Extrait cité -

+-------+

Outre l’enquête, passionnante et sans temps mort, ce livre dépeint une réalité qui touche la plupart des grandes métropole et leurs banlieues sans âme.

« Il marcha dans ces rues qui ne ressemblaient pas à de vraies rues. Des façades constituées de panneaux en béton dans lesquels on avait inséré des fenêtres coulissantes. Un urbanisme qui obéit à une logique industrielle. Un univers dégradé pour une population que l’on a dégradée. Un horizon « barré » où l’on entasse les pauvres, les vieux retraités, les immigrés, qui peinent à payer leur loyer. La mal-vie. 

Dumontel leva la tête. Il éprouva le sentiment d’être enfermé. Il étouffait.

La misère qui suinte de partout. La pauvreté, l’indigence, la détresse, l’ennui… comme des coups de poing que l’on prend dans la gueule à chaque instant. »

Comme la plupart des gens lucides, Dumontel dresse un constat alarmant de la montée de l’intégrisme religieux dans les banlieues.

« Alors qu’ils sortaient de la cité, ils croisèrent trois jeunes femmes voilées qui déambulaient sur le trottoir.

  • Regarde… Les musulmanes portent de plus en plus le voile. Ce n’était pas le cas il y a encore quelques années. Pour moi, c’est une manifestation autant politique que religieuse. Et en ce qui me concerne, dit Dumontel, c’est cette nouvelle génération de militants d’extrême gauche et tous ces bobos bien-pensants qui soutiennent l’islamo-communautarisme. Je ne les reconnais plus, tous ceux et celles qui ont milité pour l’émancipation de la femme, pour l’égalité des sexes, pour la laïcité, contre l’obscurantisme. Aujourd’hui, ils te traitent de raciste ! »

+-------+

(Entrées du jeu de données)

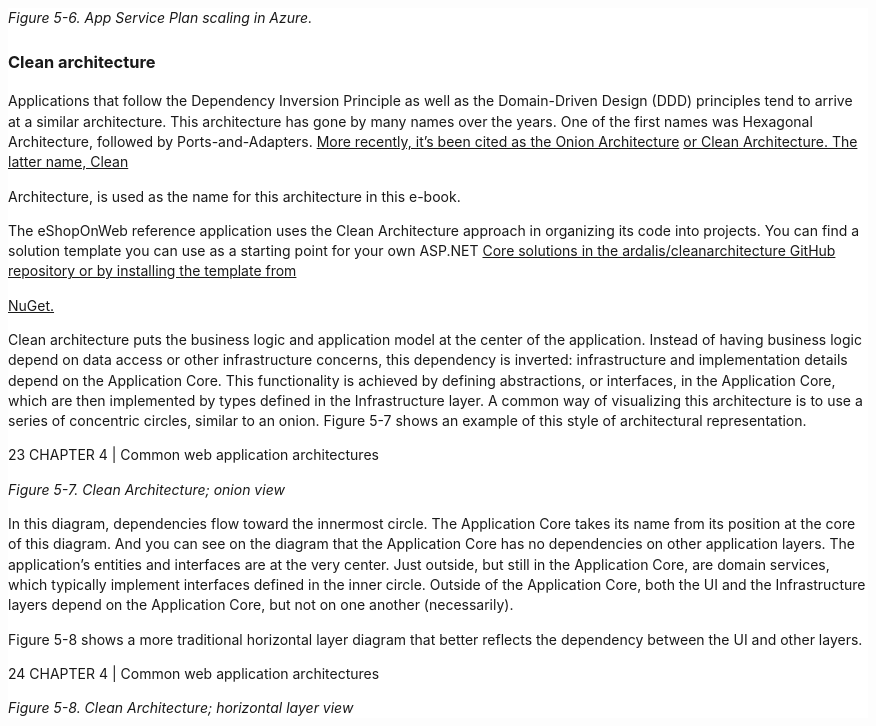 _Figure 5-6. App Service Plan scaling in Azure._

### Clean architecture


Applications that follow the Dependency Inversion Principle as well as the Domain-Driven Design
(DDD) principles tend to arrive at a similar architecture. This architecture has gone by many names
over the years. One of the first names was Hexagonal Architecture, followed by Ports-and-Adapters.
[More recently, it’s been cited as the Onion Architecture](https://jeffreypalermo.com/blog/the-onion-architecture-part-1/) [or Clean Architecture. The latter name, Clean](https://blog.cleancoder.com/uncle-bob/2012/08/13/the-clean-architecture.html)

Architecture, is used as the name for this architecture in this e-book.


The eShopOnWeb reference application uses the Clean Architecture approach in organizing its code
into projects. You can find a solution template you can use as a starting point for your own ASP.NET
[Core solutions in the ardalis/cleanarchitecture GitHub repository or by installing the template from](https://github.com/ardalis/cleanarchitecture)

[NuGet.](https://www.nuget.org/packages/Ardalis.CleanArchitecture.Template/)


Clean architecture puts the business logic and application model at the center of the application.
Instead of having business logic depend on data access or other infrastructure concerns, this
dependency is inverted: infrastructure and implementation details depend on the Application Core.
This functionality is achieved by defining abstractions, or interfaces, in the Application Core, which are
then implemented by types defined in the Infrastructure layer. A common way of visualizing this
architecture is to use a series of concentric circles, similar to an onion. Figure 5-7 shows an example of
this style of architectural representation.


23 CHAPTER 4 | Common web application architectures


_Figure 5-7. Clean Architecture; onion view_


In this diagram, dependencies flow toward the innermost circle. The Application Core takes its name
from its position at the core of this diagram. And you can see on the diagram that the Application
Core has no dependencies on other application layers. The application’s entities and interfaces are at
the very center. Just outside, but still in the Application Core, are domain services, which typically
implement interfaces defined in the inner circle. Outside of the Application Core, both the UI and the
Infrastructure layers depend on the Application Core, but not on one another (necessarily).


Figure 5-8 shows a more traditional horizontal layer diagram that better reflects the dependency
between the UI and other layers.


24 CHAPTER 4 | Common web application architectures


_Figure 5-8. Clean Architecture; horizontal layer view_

+-------+

Consigne A -
Répondez à ces questions à partir de l'extrait :
(i) De quoi sont constituées les façades des rues où marche Dumontel ?
(ii) Quel geste fait Dumontel juste avant d'éprouver le sentiment d'être enfermé ?
(iii) Combien de jeunes femmes voilées croisent-ils en sortant de la cité ?
Consigne B - Reproduisez à l'identique le passage de l'extrait qui commence par « Dumontel leva la » et se poursuit jusqu'à « sur le trottoir. ».

Réponse attendue A -
(i) De panneaux en béton dans lesquels on avait inséré des fenêtres coulissantes.
(ii) Il lève la tête.
(iii) Trois.

Réponse attendue B -
Dumontel leva la tête. Il éprouva le sentiment d’être enfermé. Il étouffait.

La misère qui suinte de partout. La pauvreté, l’indigence, la détresse, l’ennui… comme des coups de poing que l’on prend dans la gueule à chaque instant. »

Comme la plupart des gens lucides, Dumontel dresse un constat alarmant de la montée de l’intégrisme religieux dans les banlieues.

« Alors qu’ils sortaient de la cité, ils croisèrent trois jeunes femmes voilées qui déambulaient sur le trottoir.